It Can't Happen Here (Taccone, Cohen)
THE STORY: A cautionary dark satire about the fragility of democracy and how fascism can take hold even in the land of liberty, IT CAN’T HAPPEN HERE follows the ascent of a demagogue who becomes president of the United States by promising to return the country to greatness. Witnessing the new president’s tyranny from the sidelines is a liberal, middle-class newspaper editor from Vermont who trusts the system will fix itself—until he ends up in a prison camp. Sinclair Lewis’ eerily prescient 1935 novel gets a fresh update in this adaptation that examines what brings a citizenry to the point of sacrificing its own freedom and how a courageous few can prevail to overcome the fall.

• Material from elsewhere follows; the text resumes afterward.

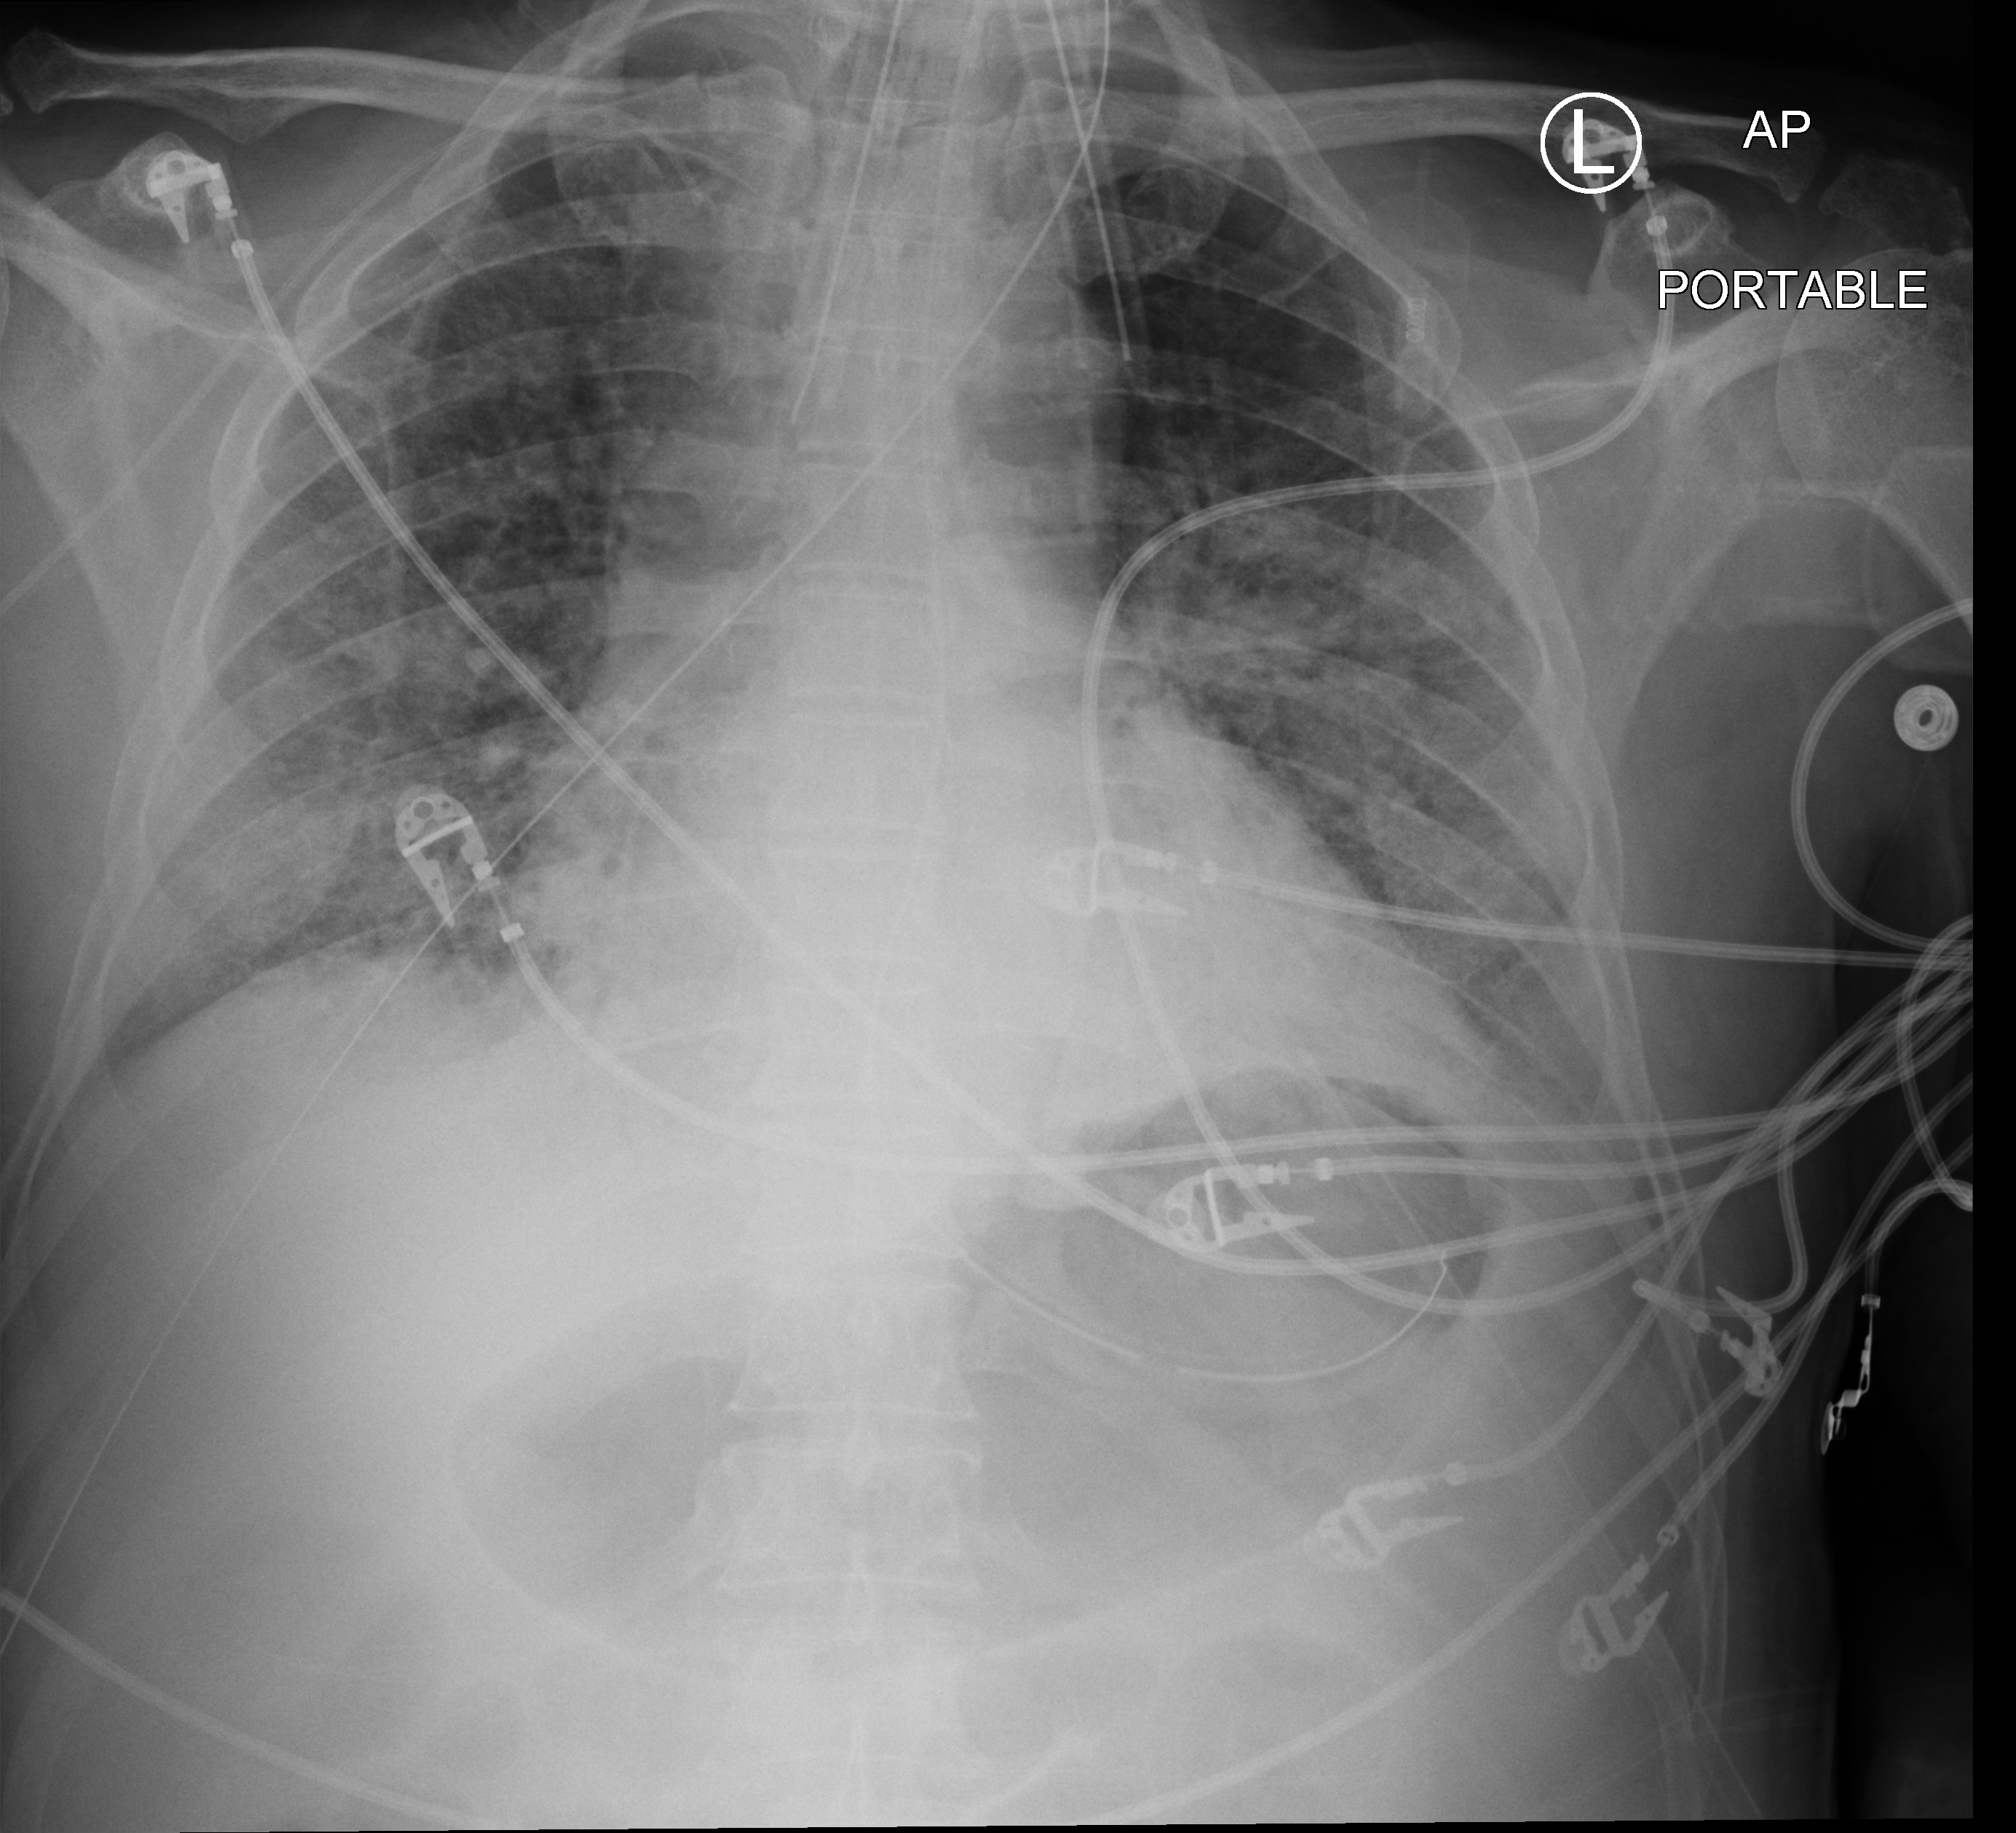
Chest X-ray (portable); anteroposterior (AP) projection. Male patient hospitalised with COVID-19, age 60–74 years.
Admission-level facts for this patient (not findings on this image; timing relative to this image not recorded):
- length of hospital stay: 37 days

“…thrilling and grim…IT CAN’T HAPPEN HERE is an argument for journalism as a basic pillar of democracy…The curious pronoun in Lewis’s title, lacking an antecedent, may well refer to the rise of fascism in the United States. But a less literal reading of the title suggests that 'it’ is something more subtle: a collective apathy, born of ignorance, and a populace that can no longer make the kind of judgments that participatory democracy requires.” —The New Yorker.
“IT CAN’T HAPPEN HERE [drives] relentlessly toward believable, shudder-worthy horrors.” —East Bay Express.
“…deeply relatable…harrowing…[IT CAN’T HAPPEN HERE’s] point [is] that demagogues flourish when thinking but complacent members of a society fail to rise up and act as a collective.” —San Francisco Chronicle.
“…a thought-provoking and effective reminder that democracies are fragile things.” —SFist.